持久化模型如何提高准确率?
import pandas as pd
from sklearn.tree import DecisionTreeClassifier
from sklearn.model_selection import train_test_split
from sklearn.metrics import accuracy_score, f1_score
whitewine_data = pd.read_csv('winequality-white.csv',
delimiter=';')
variables = ['alcohol_cat', 'alcohol', 'sulphates', 'density',
'total sulfur dioxide', 'citric acid', 'volatile acidity',
'chlorides']
X = whitewine_data[variables]
y = whitewine_data['quality']
X_train, X_test, y_train, y_test = train_test_split(X, y,
test_size=0.2)
model = DecisionTreeClassifier()
model.fit(X_train, y_train)
y_pred = model.predict(X_test)
accuracy = accuracy_score(y_test, y_pred)
f1 = f1_score(y_test, y_pred, average='weighted')
predictions = model.predict([[0.27, 0.36, 0.045, 170, 1.001,
0.45, 8.9, 0]])
print(f'Predicted Output: {predictions}')
print(f'Accuracy: {accuracy * 100}%')
print(f'F1 Score: {f1 * 100}% ')
这个初始模型的准确率是57%
==============================================================
whitewine_data = pd.read_csv('winequality-white.csv',
delimiter=';')
# Variables to be dropped from the data set - NOT THE INPUT
VARIABLES
variables = ['fixed acidity', 'residual sugar', 'free sulfur
dioxide', 'pH', 'quality', 'isSweet']
X = whitewine_data.drop(variables, axis=1)
y = whitewine_data['quality']
X_train, X_test, y_train, y_test = train_test_split(X, y,
test_size=0.2)
model = DecisionTreeClassifier()
model.fit(X_train, y_train)
joblib.dump(model, 'WhiteWine_Quality_Predictor.joblib')
正在创建保存的模型
==============================================================
whitewine_data = pd.read_csv('winequality-white.csv',
delimiter=';')
variables = ['volatile acidity', 'citric acid', 'chlorides',
'total sulfur dioxide', 'density', 'sulphates', 'alcohol',
'alcohol_cat']
X_test = whitewine_data[variables]
y_test = whitewine_data['quality']
model = joblib.load('WhiteWine_Quality_Predictor.joblib')

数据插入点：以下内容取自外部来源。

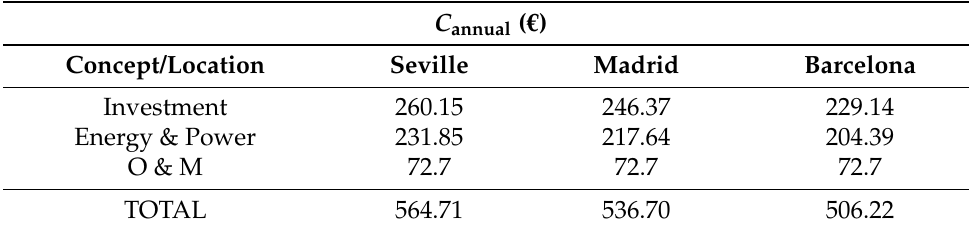
Table 5. Contribution of the different concepts to C annual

y_pred = model.predict(X_test)
f1 = f1_score(y_test, y_pred, average='weighted')
accuracy = accuracy_score(y_test, y_pred)
predictions = model.predict([[0.27, 0.36, 0.045, 170, 1.001,
0.45, 10.9, 3]])
print(f'F1 Score: {f1 * 100}%')
print(f'Model Accuracy: {accuracy * 100}%')
print(f'Predicted Output: {predictions}')
调用保存的模型后,准确率达到了92%
问题:为什么调用一个保存的模型会让我看到准确率的提升呢?
1 个回答
0
这在刚开始接触机器学习算法时是个很常见的错误。
在你的第二个脚本中,你是用winequality-white.csv这个数据集来训练算法,然后把它保存下来,这样做是没问题的。
问题在于,在你的第三个脚本中,你用的是和训练时完全一样的数据集。你实际上是在预测那些你用来训练的数据,所以算法肯定会以100%的准确率预测出来,这一点很明显。
保存算法的方法是对的,但接下来你需要用一个不同的数据集来进行预测,而不是用你训练时用的那个数据集。